TO-DO ITEM: Turn every line of text in the material below into a Markdown table with the columns "Row" and "Text," numbering the rows in order and skipping blank lines. Leave the pictures out of the table.

EXTRACTED RECORDS:
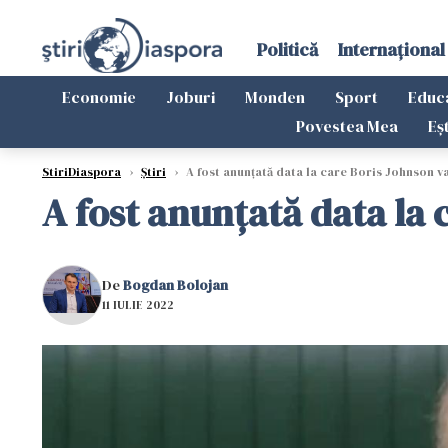
Politică
Internațional
Economie
Joburi
Monden
Sport
Educ
Povestea Mea
Eș
StiriDiaspora
›
Știri
›
A fost anunțată data la care Boris Johnson va
A fost anunțată data la 
De
Bogdan Bolojan
11 IULIE 2022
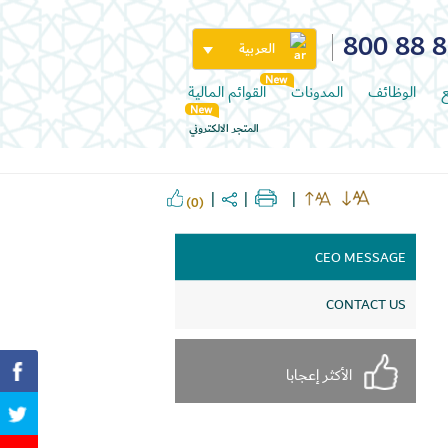
800 88 
العربية
ع
الوظائف
المدونات
القوائم المالية
المتجر الالكتروني
(0)
CEO MESSAGE
CONTACT US
الأكثر إعجابا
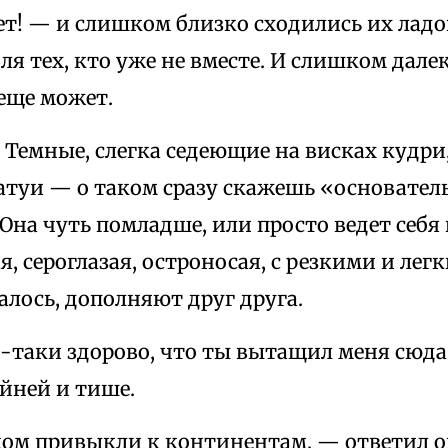
т! — и слишком близко сходились их ладо
я тех, кто уже не вместе. И слишком далек
еще может.
. Темные, слегка седеющие на висках кудри
атуи — о таком сразу скажешь «основател
Она чуть помладше, или просто ведет себя
я, сероглазая, остроносая, с резкими и ле
алось, дополняют друг друга.
-таки здорово, что ты вытащил меня сюда
йней и тише.
м привыкли к континентам, — ответил о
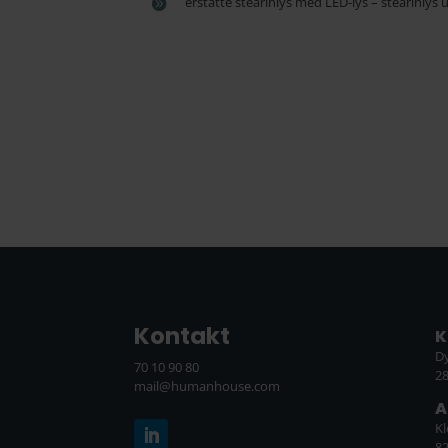
erstatte stearinlys med LED-lys – stearinlys 
Kontakt
K
D
70 10 90 80
2
mail@humanhouse.com
A
K
8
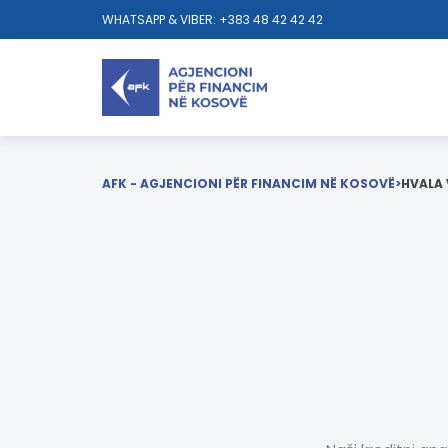
WHATSAPP & VIBER: +383 48 42 42 42
AFK - AGJENCIONI PËR FINANCIM NË KOSOVË
>
HVALA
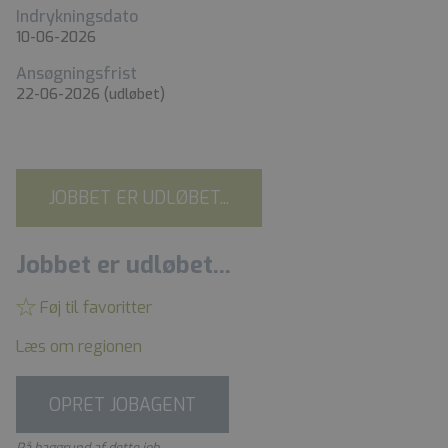
Indrykningsdato
10-06-2026
Ansøgningsfrist
22-06-2026
(udløbet)
JOBBET ER UDLØBET...
Jobbet er udløbet...
Føj til favoritter
Læs om regionen
OPRET JOBAGENT
På baggrund af dette job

EXERCISE SOLUTION:
| Row | Text |
|---|---|
| 1 | Politică |
| 2 | Internațional |
| 3 | Economie |
| 4 | Joburi |
| 5 | Monden |
| 6 | Sport |
| 7 | Educ |
| 8 | Povestea Mea |
| 9 | Eș |
| 10 | StiriDiaspora |
| 11 | › |
| 12 | Știri |
| 13 | › |
| 14 | A fost anunțată data la care Boris Johnson va |
| 15 | A fost anunțată data la  |
| 16 | De |
| 17 | Bogdan Bolojan |
| 18 | 11 IULIE 2022 |
| 19 | 800 88  |
| 20 | العربية |
| 21 | ع |
| 22 | الوظائف |
| 23 | المدونات |
| 24 | القوائم المالية |
| 25 | المتجر الالكتروني |
| 26 | (0) |
| 27 | CEO MESSAGE |
| 28 | CONTACT US |
| 29 | الأكثر إعجابا |
| 30 | т! — и слишком близко сходились их ладо |
| 31 | я тех, кто уже не вместе. И слишком далек |
| 32 | еще может. |
| 33 | . Темные, слегка седеющие на висках кудри |
| 34 | атуи — о таком сразу скажешь «основател |
| 35 | Она чуть помладше, или просто ведет себя |
| 36 | я, сероглазая, остроносая, с резкими и ле |
| 37 | алось, дополняют друг друга. |
| 38 | -таки здорово, что ты вытащил меня сюда |
| 39 | йней и тише. |
| 40 | м привыкли к континентам, — ответил о |
| 41 | erstatte stearinlys med LED-lys – stearinlys  |
| 42 | Kontakt |
| 43 | K |
| 44 | D |
| 45 | 70 10 90 80 |
| 46 | 2 |
| 47 | mail@humanhouse.com |
| 48 | A |
| 49 | K |
| 50 | 8 |
| 51 | WHATSAPP & VIBER: +383 48 42 42 42 |
| 52 | AFK - AGJENCIONI PËR FINANCIM NË KOSOVË |
| 53 | > |
| 54 | HVALA |
| 55 | Indrykningsdato |
| 56 | 10-06-2026 |
| 57 | Ansøgningsfrist |
| 58 | 22-06-2026 |
| 59 | (udløbet) |
| 60 | JOBBET ER UDLØBET... |
| 61 | Jobbet er udløbet... |
| 62 | Føj til favoritter |
| 63 | Læs om regionen |
| 64 | OPRET JOBAGENT |
| 65 | På baggrund af dette job |